-- Assignment --
In the records below, begin at the line that has "[110,174,257,197] // 首页: Fang's" and stop after the line that has "(916, 533) none"; quote those lines verbatim and nothing more.

-- Supplied information --
═══

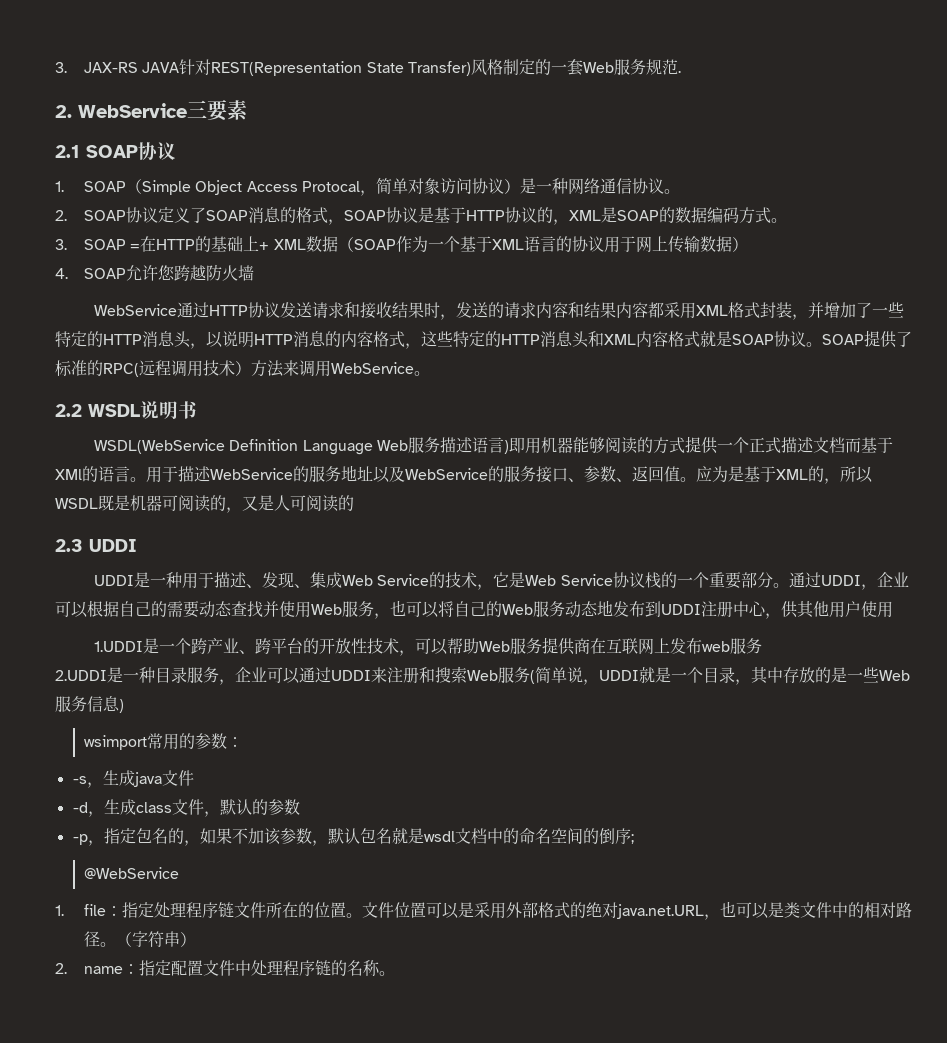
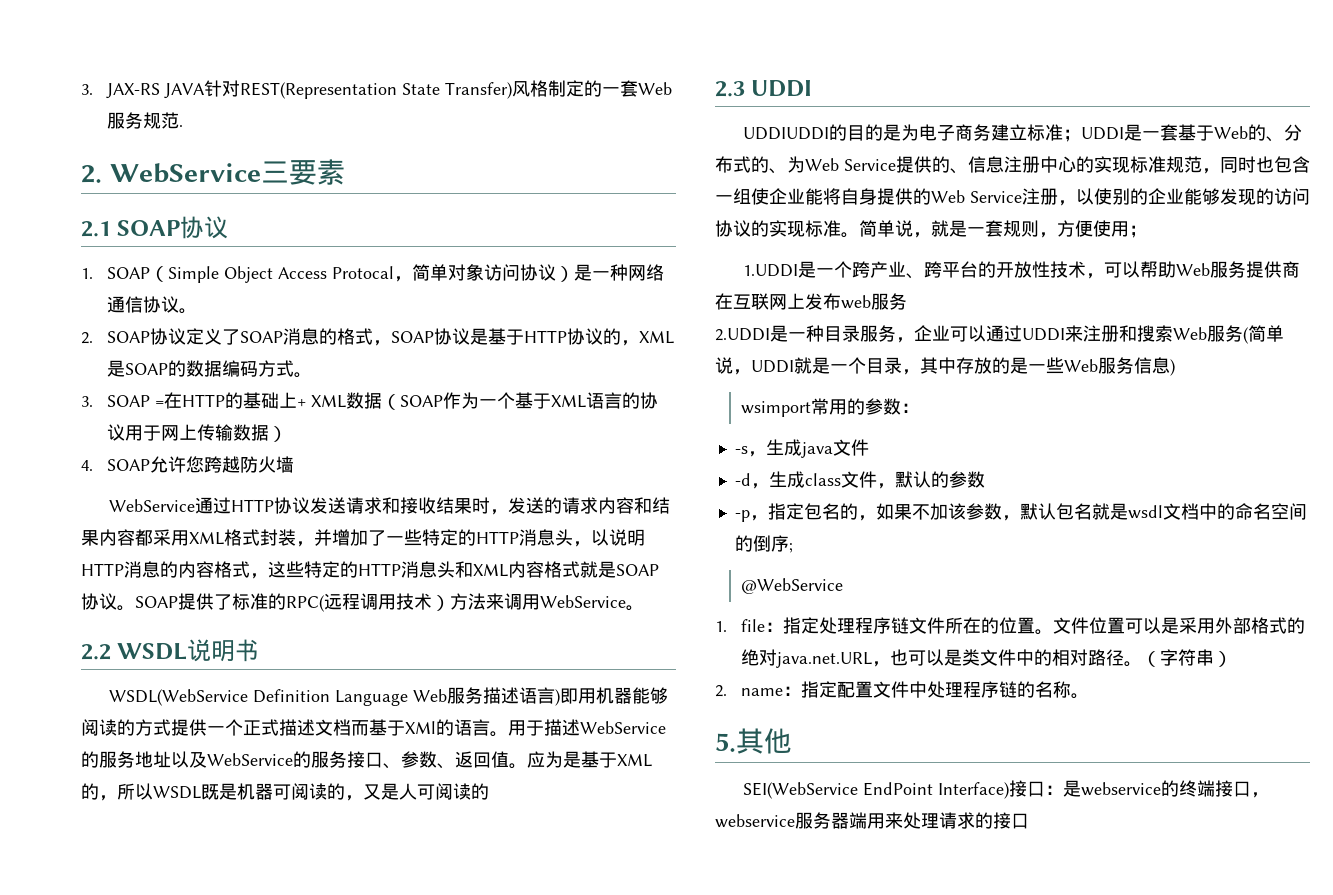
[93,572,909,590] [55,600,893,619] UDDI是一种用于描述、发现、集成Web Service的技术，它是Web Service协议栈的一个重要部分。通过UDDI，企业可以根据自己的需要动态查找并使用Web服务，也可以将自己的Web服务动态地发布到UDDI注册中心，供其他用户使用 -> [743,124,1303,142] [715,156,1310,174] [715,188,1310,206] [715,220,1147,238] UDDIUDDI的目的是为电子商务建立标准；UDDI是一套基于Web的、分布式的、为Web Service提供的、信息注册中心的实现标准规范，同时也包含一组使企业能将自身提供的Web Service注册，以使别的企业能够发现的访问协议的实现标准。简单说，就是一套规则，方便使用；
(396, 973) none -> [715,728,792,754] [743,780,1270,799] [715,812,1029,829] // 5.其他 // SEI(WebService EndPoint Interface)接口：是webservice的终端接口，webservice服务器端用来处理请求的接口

═══

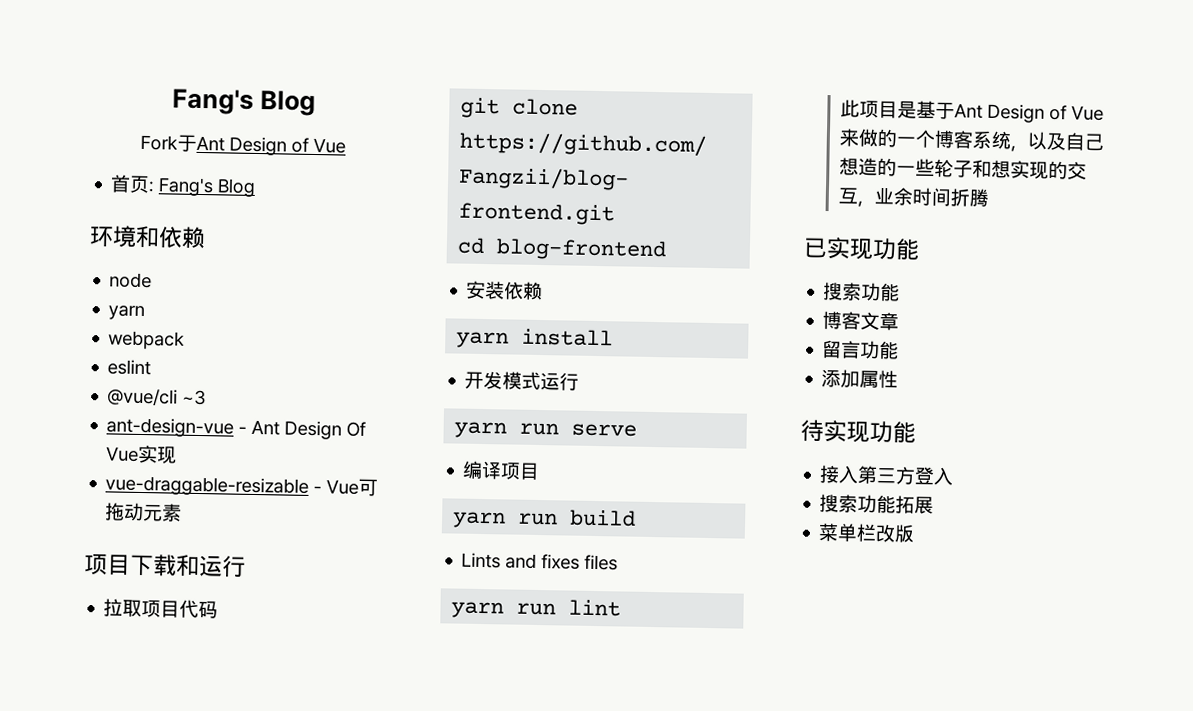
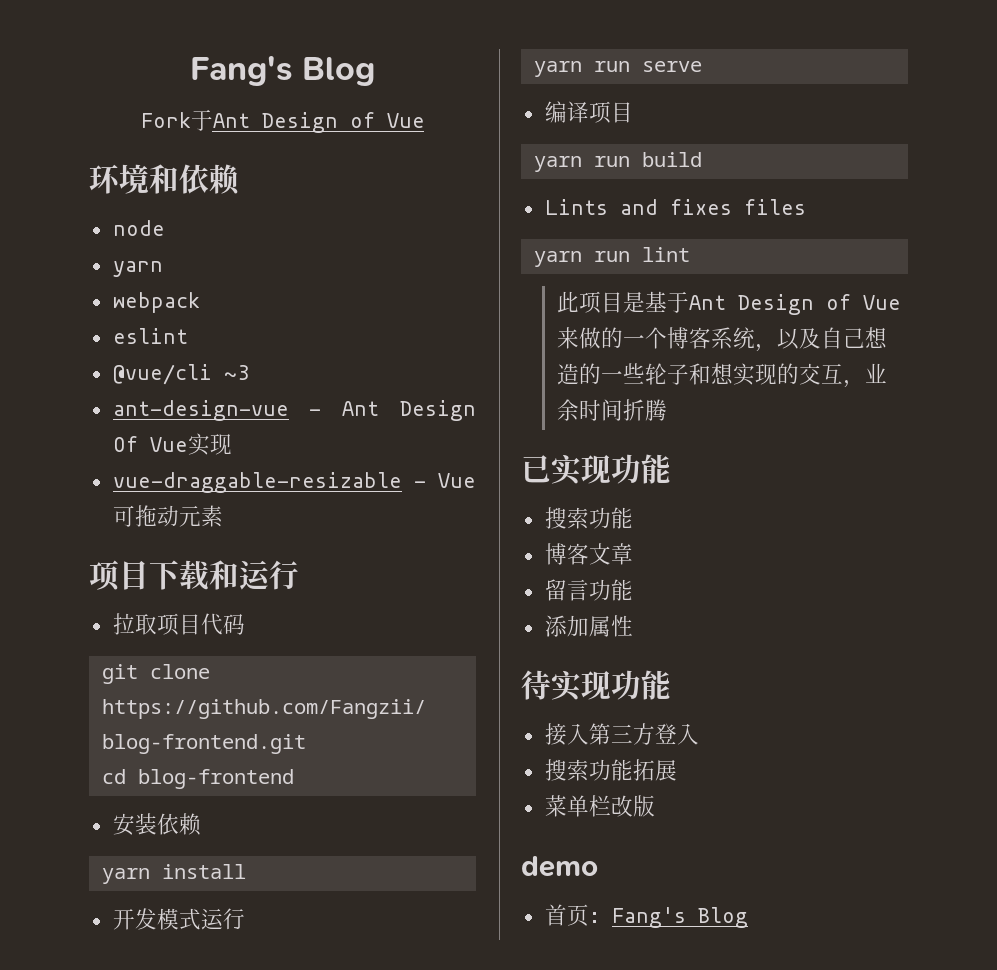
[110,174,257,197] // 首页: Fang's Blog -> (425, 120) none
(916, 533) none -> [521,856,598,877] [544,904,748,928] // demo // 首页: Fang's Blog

═══

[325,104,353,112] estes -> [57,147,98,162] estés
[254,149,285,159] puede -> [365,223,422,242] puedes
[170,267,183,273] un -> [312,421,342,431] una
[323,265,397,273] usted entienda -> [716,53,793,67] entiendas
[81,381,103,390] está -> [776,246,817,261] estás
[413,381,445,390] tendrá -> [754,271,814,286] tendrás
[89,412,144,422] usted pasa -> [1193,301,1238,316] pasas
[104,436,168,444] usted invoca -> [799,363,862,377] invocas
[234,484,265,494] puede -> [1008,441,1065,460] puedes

═══

-- Response below --
[110,174,257,197] // 首页: Fang's Blog -> (425, 120) none
(916, 533) none -> [521,856,598,877] [544,904,748,928] // demo // 首页: Fang's Blog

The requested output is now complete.